At the same time, these patients are inevitably difficult and, as in the present case, real concerns, requiring realistic appraisal, about issues of safety and treatment viability often arise. In such circumstances, treatment can only be maintained through adequate clinical discussion of all issues and anxieties, to ensure broad consensus, and that the inevitable differences between staff do not activate major splits. Because the inner world of the borderline and psychotic patient is already split or fragmented, a treatment environment which recreates this is inevitably experienced as unsafe and may lead to deterioration. If the patient senses the treatment environment is both receptive and resilient, that it will not fragment or split in response to the patient, the risk of extreme behaviour is reduced.
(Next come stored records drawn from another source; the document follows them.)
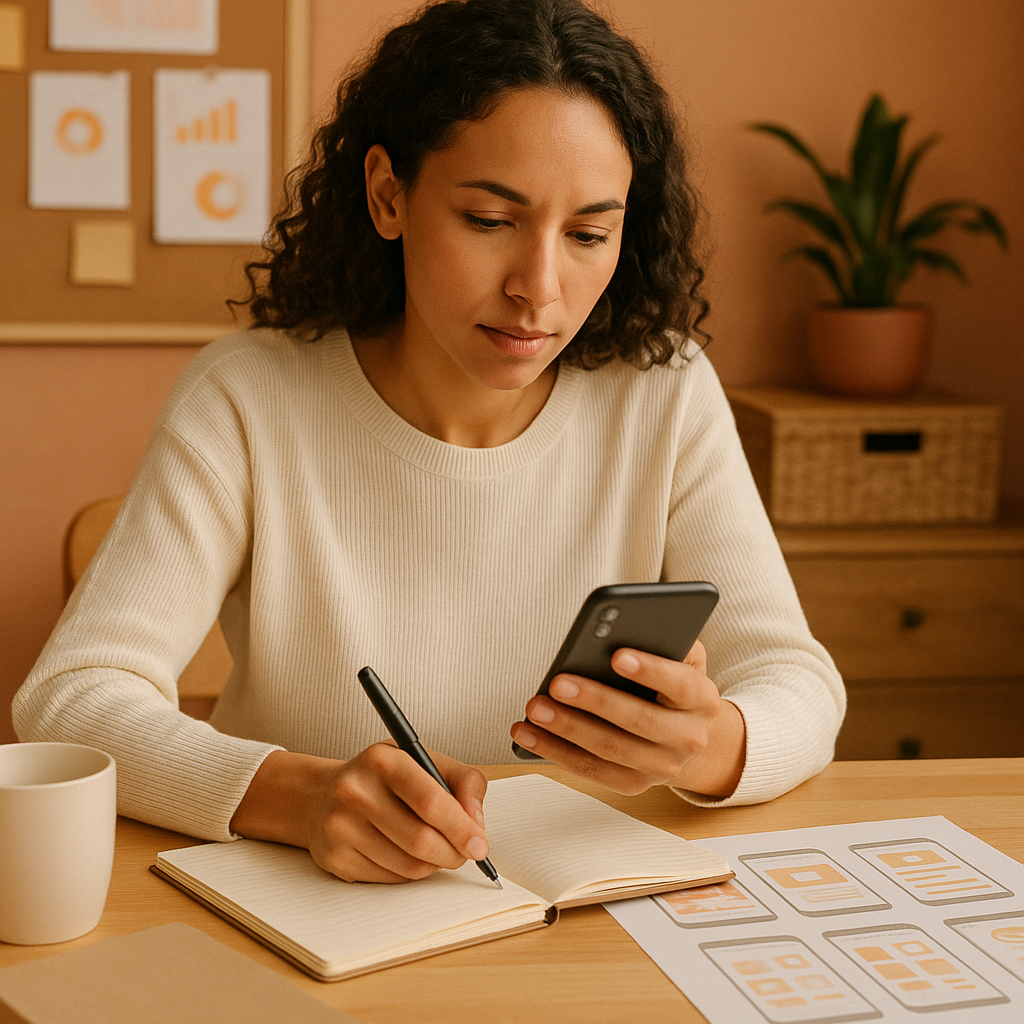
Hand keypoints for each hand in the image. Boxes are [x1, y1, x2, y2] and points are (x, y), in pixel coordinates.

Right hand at [231, 744, 489, 882]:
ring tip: (437, 850)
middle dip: (452, 852)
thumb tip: (476, 822)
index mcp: (382, 760)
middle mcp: (355, 791)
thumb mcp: (423, 760)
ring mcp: (341, 827)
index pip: (429, 800)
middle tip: (464, 852)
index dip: (460, 827)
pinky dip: (410, 872)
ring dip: (434, 865)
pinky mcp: (335, 858)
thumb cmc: (381, 778)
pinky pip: (390, 879)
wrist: (321, 795)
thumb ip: (462, 781)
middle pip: (420, 839)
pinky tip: (408, 854)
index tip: (479, 844)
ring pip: (408, 865)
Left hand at [509, 641, 744, 797]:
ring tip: (534, 708)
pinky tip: (528, 733)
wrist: (688, 735)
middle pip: (639, 720)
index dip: (651, 670)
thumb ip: (664, 638)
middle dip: (595, 701)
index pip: (679, 684)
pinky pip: (591, 771)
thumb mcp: (681, 657)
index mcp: (702, 699)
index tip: (617, 655)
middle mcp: (688, 738)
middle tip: (558, 682)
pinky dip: (557, 752)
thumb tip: (626, 625)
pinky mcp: (634, 784)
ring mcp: (662, 768)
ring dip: (567, 729)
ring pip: (610, 749)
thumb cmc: (673, 683)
The provision of this collective containing function by staff and institution is a basic and essential element in any effective therapeutic community treatment, and probably necessary for effective psychotherapeutic management in any inpatient setting. Establishing such a treatment milieu places considerable emotional demands upon staff, and ‘good enough’ containment is not easily achieved [1,2].
Conclusions
The case of a patient presenting with brief psychotic episodes and a borderline personality organisation treated psychotherapeutically in a residential context is described. There was clear evidence of clinical improvement during treatment which seemed, at least in part, attributable to the therapeutic approach of the treatment team.
Although the sometimes severe and disorganised clinical presentation of borderline patients, in this case with brief psychotic episodes, may make psychodynamic formulation difficult, any treatment approach that is not based upon a working formulation is likely to be compromised. The assessment and inpatient treatment of the borderline patient by psychological means requires a highly integrated and supportive treatment milieu, and a residential facility with a therapeutic community orientation is best suited to the purpose.
Footnotes
Acknowledgement
I am grateful to the patient for his generous permission to publish this material.